>> BEGIN Document
In [2]:
import wandb
import pytorch_lightning as pl
from pytorch_lightning.loggers import WandbLogger
from pytorch_lightning.callbacks import ModelCheckpoint, LearningRateMonitor

import torch
import torch.nn as nn
from dataclasses import dataclass
from torch.utils.data import Dataset, DataLoader
from transformers import AutoProcessor, BlipForConditionalGeneration



In [3]:
from datasets import load_dataset
ds = load_dataset('gorovuha/ru_image_captioning')

In [4]:
class ImageCaptioningDataset(Dataset):
    def __init__(self, dataset, processor):
        self.dataset = dataset
        self.processor = processor

    def __len__(self):
        return len(self.dataset)

    def __getitem__(self, idx):
        item = self.dataset[idx]
        encoding = self.processor(images=item["image"], text=item['capt2'], padding="max_length", return_tensors="pt")
        # remove batch dimension
        encoding = {k:v.squeeze() for k,v in encoding.items()}
        return encoding

In [5]:
processor = AutoProcessor.from_pretrained("Salesforce/blip-image-captioning-base")

In [6]:
train_dataset = ImageCaptioningDataset(ds['train'], processor)
train_dataloader = DataLoader(train_dataset, shuffle=True, batch_size=4, num_workers=9)

val_dataset = ImageCaptioningDataset(ds['test'], processor)
val_dataloader = DataLoader(val_dataset, shuffle=False, batch_size=4, num_workers=9)

test_dataset = ImageCaptioningDataset(ds['validation'], processor)
test_dataloader = DataLoader(test_dataset, shuffle=False, batch_size=4, num_workers=9)

In [7]:
@dataclass
class CFG:
    # dataset
    mode: str = "train"
    num_workes: int = 9
    description: str = '''baseline'''

    # training
    batch_size: int = 4
    wandb_project: str = 'BLIP-FineTune-Ru'
    default_root_dir: str = 'weights'
    checkpoints_dir: str = 'weights/checkpoints'
    lr: float = 5e-6
    weight_decay: float = 1e-1
    max_epochs: int = 10

In [8]:
CFG = CFG()

In [9]:
class BLIP(pl.LightningModule):

    def __init__(self, config, pretrain=None, **kwargs):
        super().__init__()
        self.args = config
        self.learning_rate = config.lr
        self.save_hyperparameters()
        self.model = BlipForConditionalGeneration.from_pretrained("Salesforce/blip-image-captioning-base")

        if pretrain is not None:
            self.model.load_state_dict(torch.load(pretrain), strict=False)
            print(f'resumed from {pretrain}')


    def forward(self, batch):
        input_ids = batch["input_ids"]
        pixel_values = batch["pixel_values"]
        attention_mask = batch['attention_mask']
        outputs = self.model(input_ids=input_ids, pixel_values=pixel_values,
                             attention_mask=attention_mask, labels=input_ids)
>> END Document
▶ _What is being asked_
Please copy the part of the BLIP fine-tuning notebook that opens with the words containing "# remove batch" and closes with "val_dataset = ImageCaptioningDataset(ds['test'], processor)", renaming "val_dataset" to "valid_dataset" throughout.
>> BEGIN Collected material
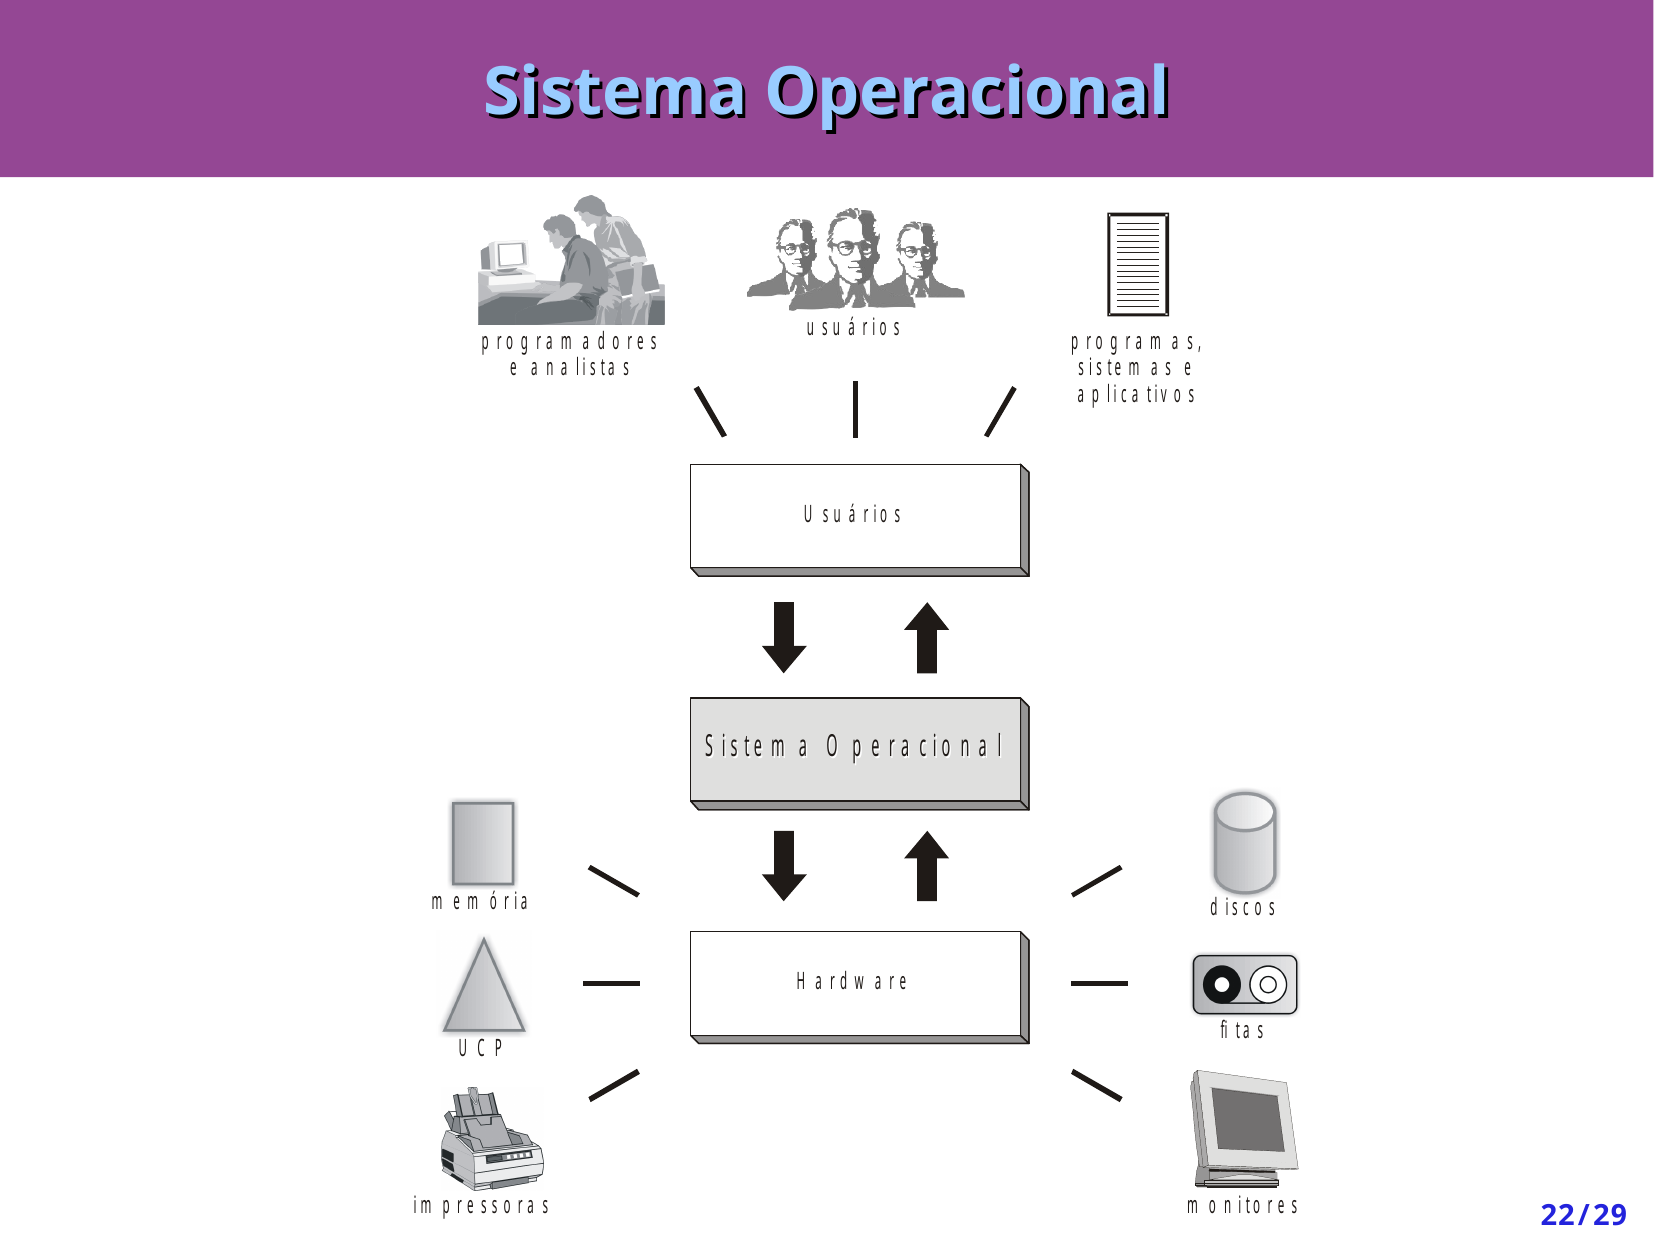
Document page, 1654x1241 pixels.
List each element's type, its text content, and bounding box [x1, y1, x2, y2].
>> END Collected material
▶ _Result for this exercise_
# remove batch dimension
        encoding = {k:v.squeeze() for k,v in encoding.items()}
        return encoding

In [5]:
processor = AutoProcessor.from_pretrained("Salesforce/blip-image-captioning-base")

In [6]:
train_dataset = ImageCaptioningDataset(ds['train'], processor)
train_dataloader = DataLoader(train_dataset, shuffle=True, batch_size=4, num_workers=9)

valid_dataset = ImageCaptioningDataset(ds['test'], processor)